## What you should do
In the records below, copy the lines from the line with "Étiquettes adhésives" to the line with "Tramín z Vina", swapping "Brno" for "Praha" and leaving everything else unchanged. Omit the pictures from your answer.

## Given records

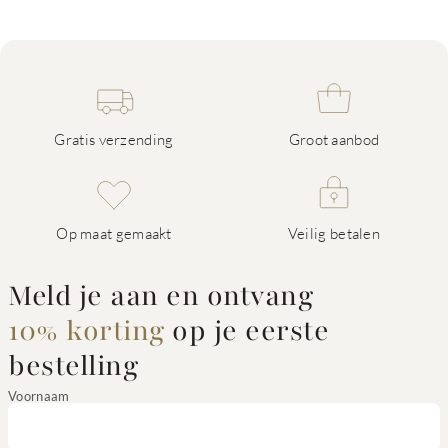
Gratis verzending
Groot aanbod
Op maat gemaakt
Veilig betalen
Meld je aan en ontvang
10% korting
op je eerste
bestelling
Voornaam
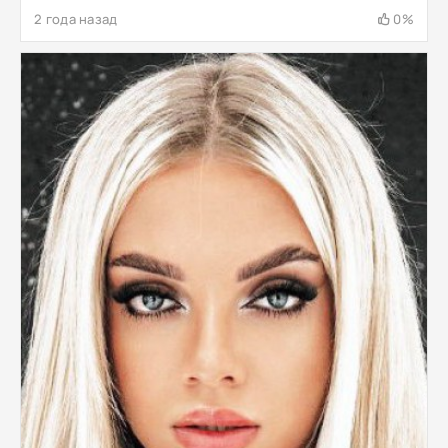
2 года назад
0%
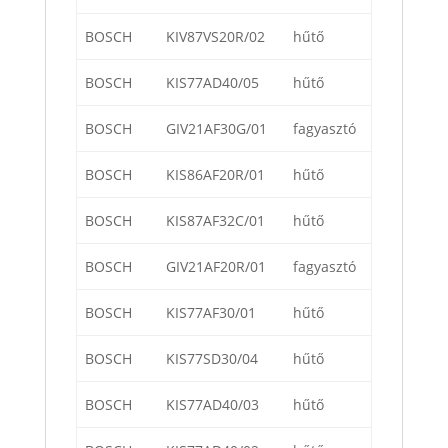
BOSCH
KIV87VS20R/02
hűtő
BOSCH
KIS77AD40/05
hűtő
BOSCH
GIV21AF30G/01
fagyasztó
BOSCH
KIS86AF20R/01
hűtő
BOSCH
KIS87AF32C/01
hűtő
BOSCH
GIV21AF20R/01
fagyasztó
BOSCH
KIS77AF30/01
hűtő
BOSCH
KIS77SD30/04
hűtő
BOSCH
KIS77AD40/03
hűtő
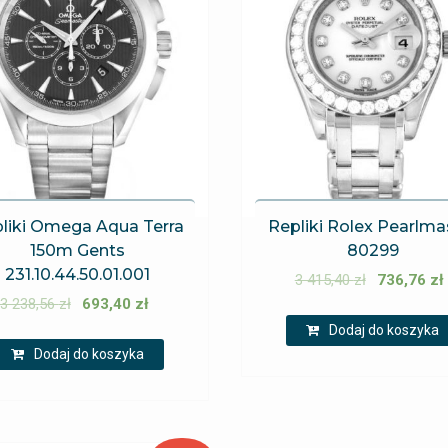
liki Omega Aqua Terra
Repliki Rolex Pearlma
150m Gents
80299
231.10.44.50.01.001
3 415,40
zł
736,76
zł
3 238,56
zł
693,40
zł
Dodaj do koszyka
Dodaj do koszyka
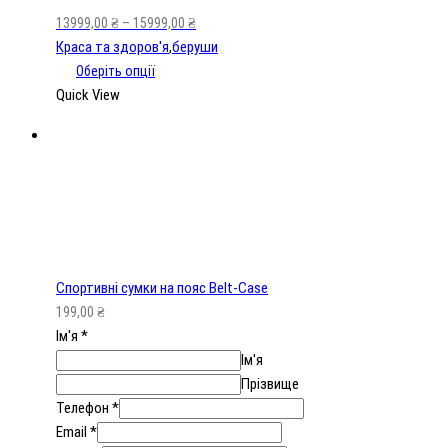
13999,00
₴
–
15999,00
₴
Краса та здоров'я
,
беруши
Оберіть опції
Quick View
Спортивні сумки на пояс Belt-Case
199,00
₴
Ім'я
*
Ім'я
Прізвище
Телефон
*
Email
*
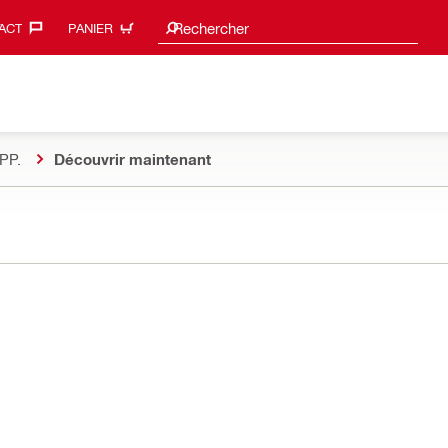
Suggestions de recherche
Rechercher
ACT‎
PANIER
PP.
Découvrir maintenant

==

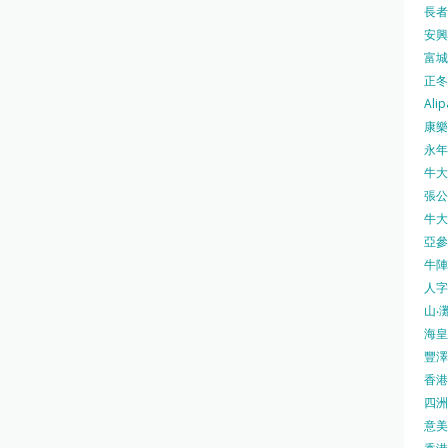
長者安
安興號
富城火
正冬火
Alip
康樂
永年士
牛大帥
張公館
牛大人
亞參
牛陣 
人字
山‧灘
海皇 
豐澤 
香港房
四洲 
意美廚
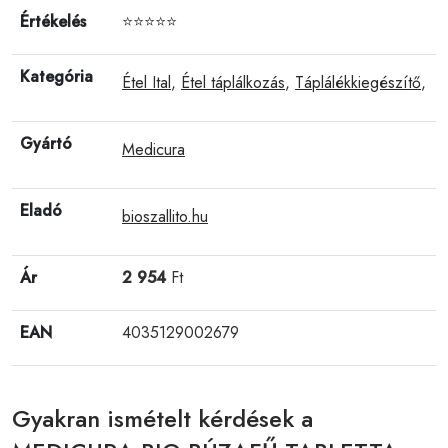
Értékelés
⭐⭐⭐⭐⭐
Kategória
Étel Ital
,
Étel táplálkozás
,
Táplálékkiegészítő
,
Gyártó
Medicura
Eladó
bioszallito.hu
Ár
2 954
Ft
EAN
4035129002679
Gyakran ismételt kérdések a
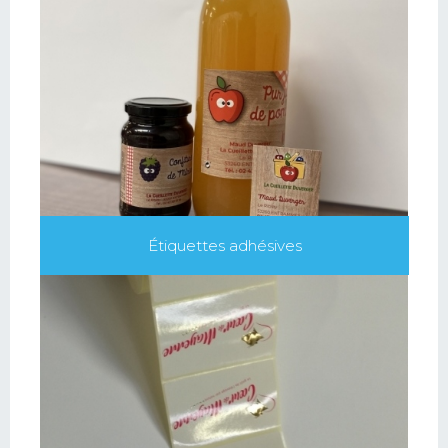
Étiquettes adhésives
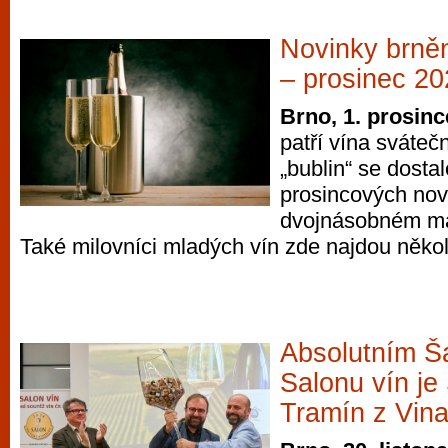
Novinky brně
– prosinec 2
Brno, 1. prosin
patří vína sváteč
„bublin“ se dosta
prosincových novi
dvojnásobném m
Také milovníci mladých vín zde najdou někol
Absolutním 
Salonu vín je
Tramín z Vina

## Written response
Étiquettes adhésives
Novinky brně
– prosinec 2
Praha, 1. prosin
patří vína sváteč
„bublin“ se dosta
prosincových novi
dvojnásobném m
Také milovníci mladých vín zde najdou někol
Absolutním 
Salonu vín je
Tramín z Vina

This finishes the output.